One night the soldiers from the depot at Fontainebleau passed under our windows, going in the direction of Provins. An officer who is a great friend of ours had said to us, "When you see the soldiers from the depot going—go too." It was terrible.
It was a beautiful moonlight night, the regiment in extended formation marched along the Avenue des Sablons. Their measured tread purposely muffled, the slight rattling of their mess-tins against their haversacks, and from time to time a curt command given in a low voice, threw us into an agony of fear. We could not sleep: and hidden behind the Venetian blinds we and our maid spent the night in watching them.
We had tried to give the soldiers drinks, but the officers objected. I thought of all the mothers whose sons were marching through that tragic night to death, while they, poor women, were sleeping or peacefully praying for them in some far-off corner of France. I thought of my own boy, and my heart was wrung with anguish.
When day came I went to lie down, feeling crushed, all my courage gone.
The next day the Mayor sent to say that we ought to go; an enemy force was at Provins; the Germans were advancing rapidly; communications would be cut by them, and it would be wisest to be off.
I could not make up my mind to it, although all these stories filled me with terror, and Paul said in every letter, "For Heaven's sake—go!" I still shrank from the pang of leaving my house and all that was in it, and especially my animals, my dogs, my mementoes, all the links that bind one to one's home.
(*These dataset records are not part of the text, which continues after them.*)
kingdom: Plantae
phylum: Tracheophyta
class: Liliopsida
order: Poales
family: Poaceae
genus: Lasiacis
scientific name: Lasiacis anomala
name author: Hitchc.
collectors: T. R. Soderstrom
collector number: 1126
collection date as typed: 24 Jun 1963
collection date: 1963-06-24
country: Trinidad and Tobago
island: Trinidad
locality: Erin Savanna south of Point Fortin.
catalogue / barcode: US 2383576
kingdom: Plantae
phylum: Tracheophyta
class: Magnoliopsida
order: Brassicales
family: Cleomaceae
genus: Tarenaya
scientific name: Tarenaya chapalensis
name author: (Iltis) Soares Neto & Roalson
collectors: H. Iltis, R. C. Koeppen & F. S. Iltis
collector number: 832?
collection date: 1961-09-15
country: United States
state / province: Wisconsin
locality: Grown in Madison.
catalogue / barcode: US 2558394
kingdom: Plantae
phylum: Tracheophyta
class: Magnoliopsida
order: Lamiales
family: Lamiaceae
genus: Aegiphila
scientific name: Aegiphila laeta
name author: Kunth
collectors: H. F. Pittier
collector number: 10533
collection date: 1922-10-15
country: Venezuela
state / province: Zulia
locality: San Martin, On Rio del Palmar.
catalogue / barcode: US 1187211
VIII—STORY OF THE FLIGHT BEFORE THE INVADERS
The journey, which generally takes two hours, lasted for ten. We were packed like sardines. There were all sorts of things in our carriage, from a baby's bath to a birdcage. Oh! how often we stopped between the stations! (We heard afterwards that there had been an accident on a side line, which accounted for the block and the impossibility of getting on.) The passengers kept getting out and sitting on the banks, and the children played about and amused themselves.
Trains full of soldiers, and even of wounded, were hung up like us on parallel lines. All this confusion brought home to one the panic and terror of this herd of human beings who, in order to escape from the enemy, were rushing headlong into inconceivable troubles.